New technologies help by being ubiquitous. Who hasn’t wondered about privacy settings? If a drone flies directly over your house, what is it seeing that you don’t want it to see? They can also hinder by hiding their inner working.

Why should everyone care about inclusive system design?

Technology is everywhere. It is in most things we use every day. Institutional decisions increasingly rely on big data and algorithms. A recent book, called Weapons of Math Destruction, calls attention to the power of algorithms to do great harm. The most dangerous ones are also the most secretive, warns the author. We ignore technology at our own peril.

When does it make sense to raise this topic to others who are less concerned?

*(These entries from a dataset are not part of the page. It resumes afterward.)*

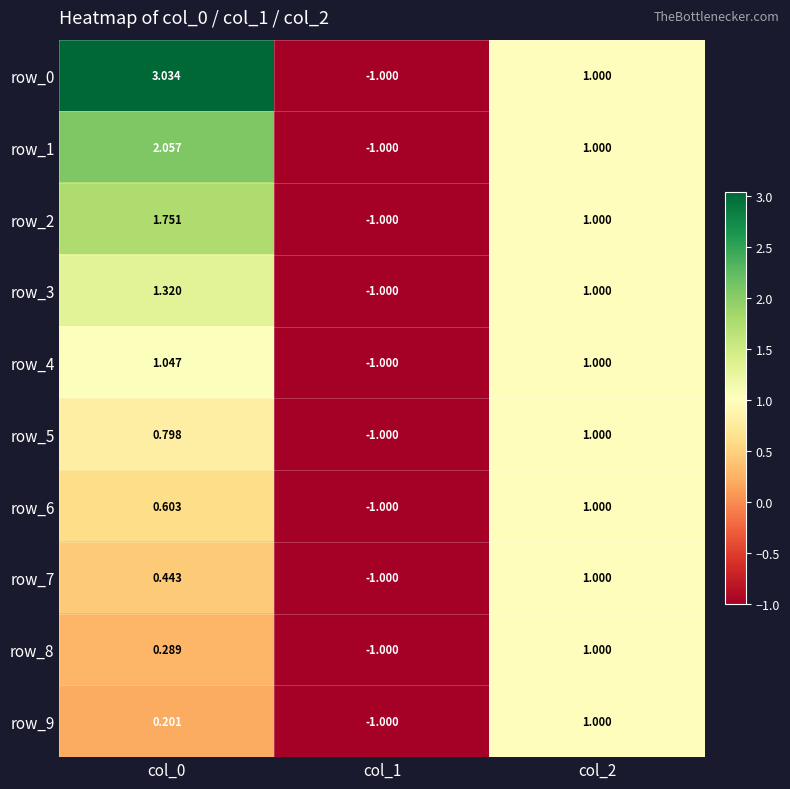

Is the value of row_4 at col_0 greater than the value of row_2 at col_0?

No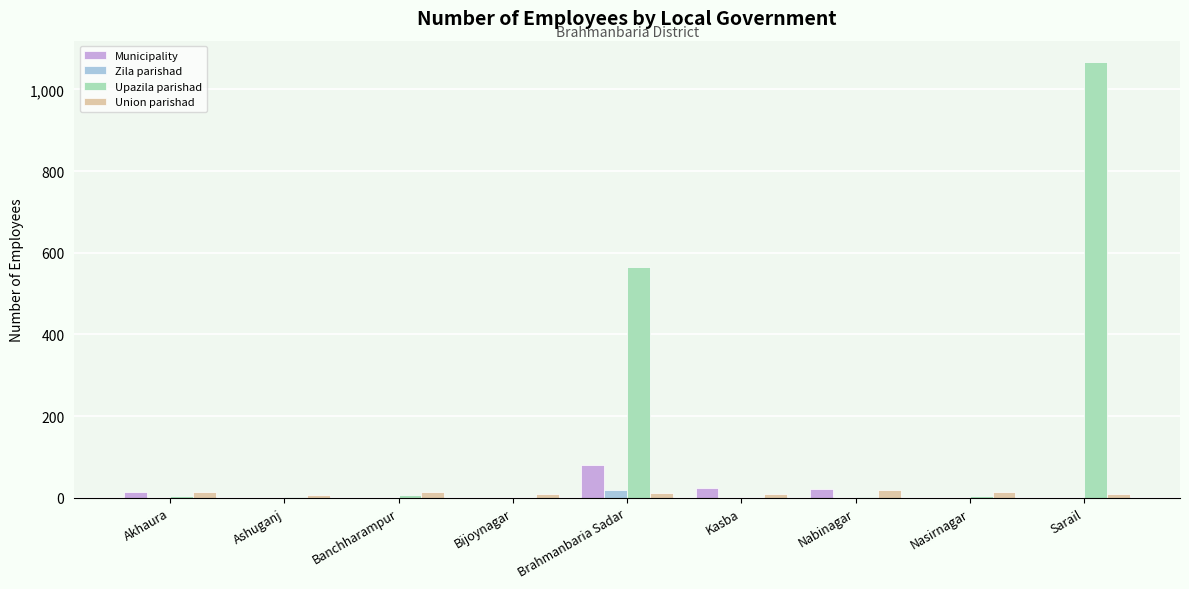

What is the spread (max minus min) of values at Nabinagar?

21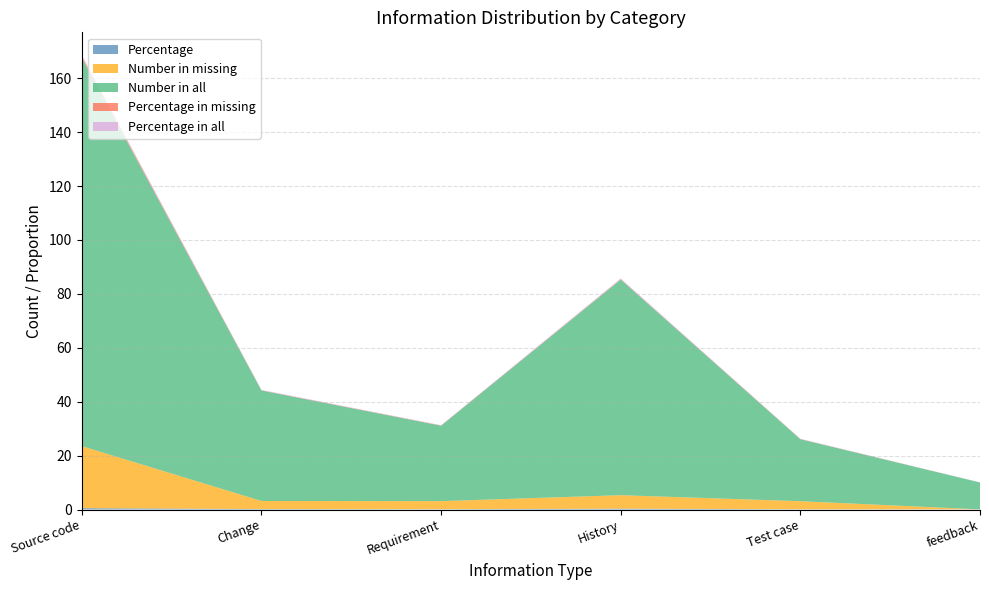

Reading right to left, extract all data points from this chart.

Percentage: 0.0	0.1	0.3	0.1	0.2	0.5
Number in missing: 0.0	3.0	5.0	3.0	3.0	23.0
Number in all: 10.0	23.0	80.0	28.0	41.0	144.0
Percentage in missing: 0.0	0.1	0.1	0.1	0.1	0.6
Percentage in all: 0.0	0.1	0.3	0.1	0.1	0.5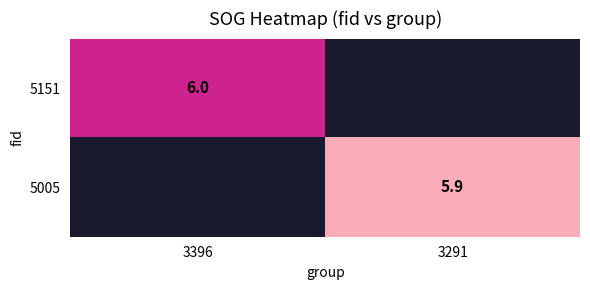

Is it true that 5151 equals 9.4 at 3396?

False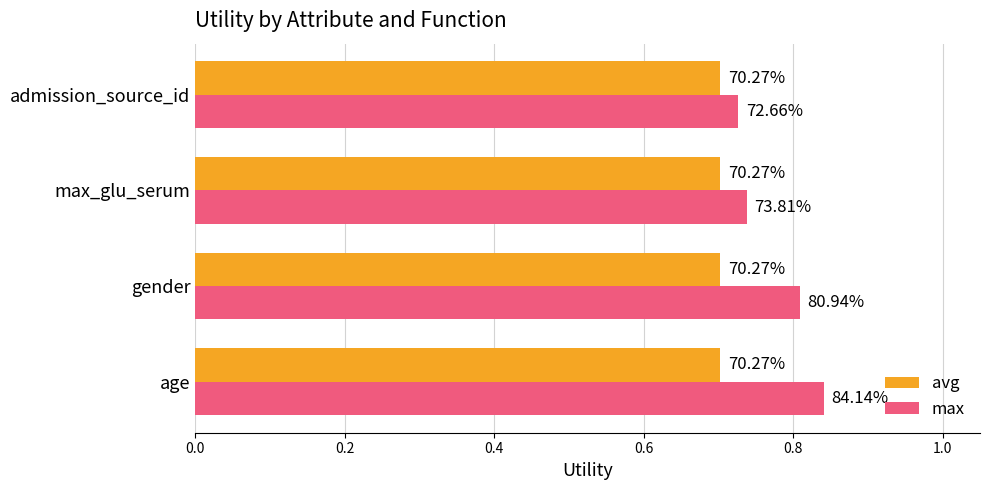

What are all the series names shown in the legend?

avg, max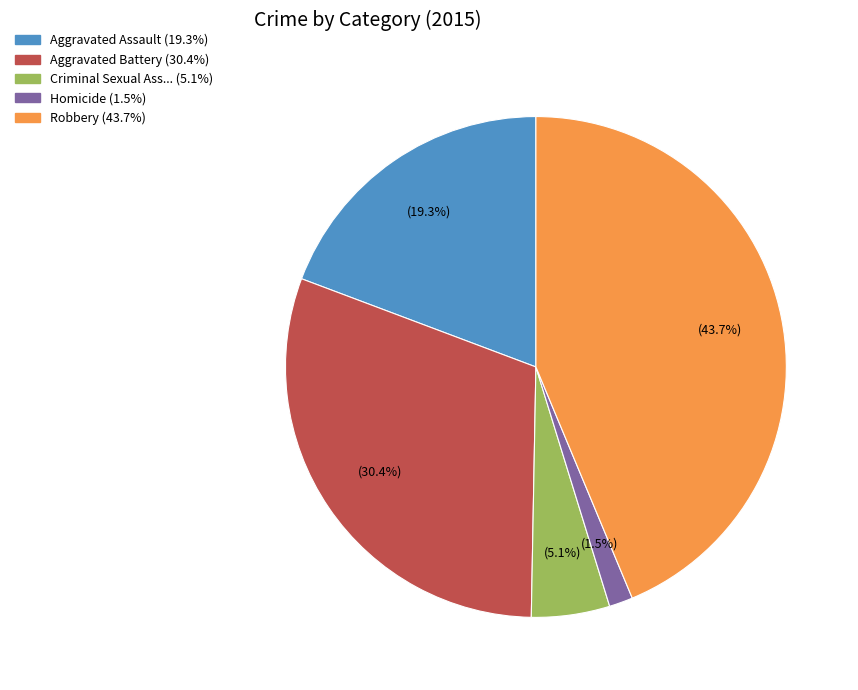

Is there any slice that represents more than half of the pie?

No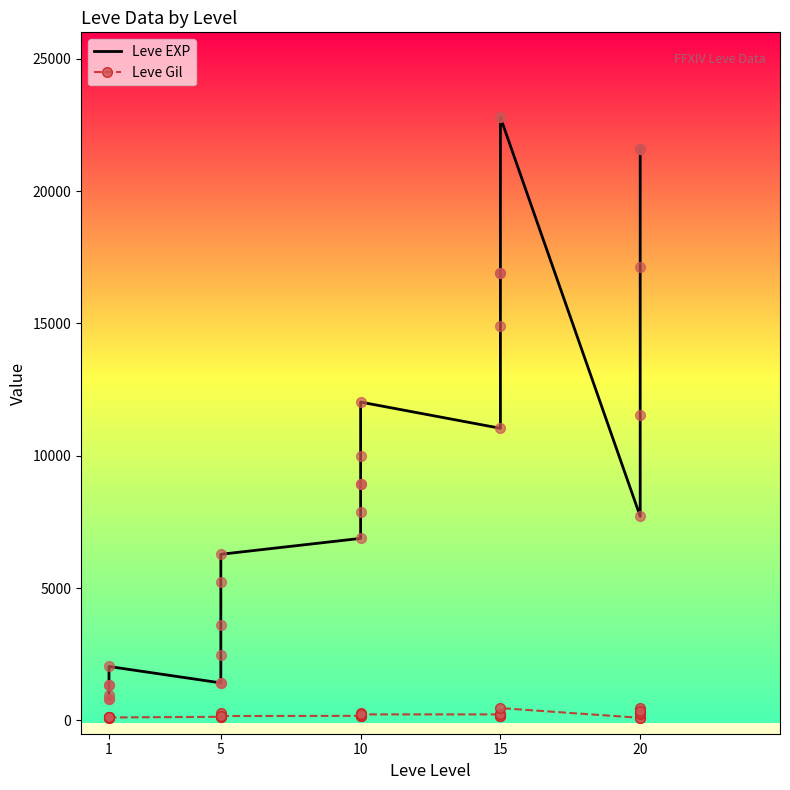

Is the value of Leve Gil at 15 greater than the value of Leve EXP at 15?

No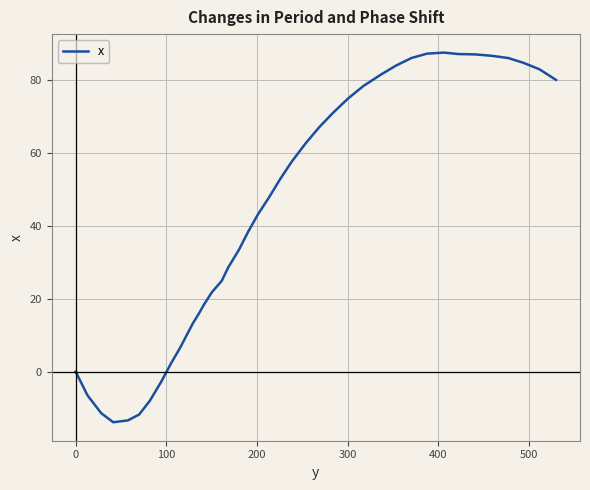

What is the smallest value displayed?

-13.9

The crisis in Japan from the Fukushima nuclear power plant disaster sensitized the general public to be far more concerned about the fallout from technology than they had ever been. Crises usually are opportune moments to raise the topic. They can be leveraged to highlight the folly of naïveté and dis-engagement. Technology is only as good as we make it through our actions and institutions.

What organizations or communities are leading the conversation on inclusive system design? Any associations, resources or groups to follow?

There is the ACM, the pre-eminent professional association for information technology. I would highly recommend it for its pro-social ethos and its concern for ethical practice. It is good to check in on thought leaders, but being curious is absolutely indispensable. Simple curiosity is the sure way to democratize the critical sensibility.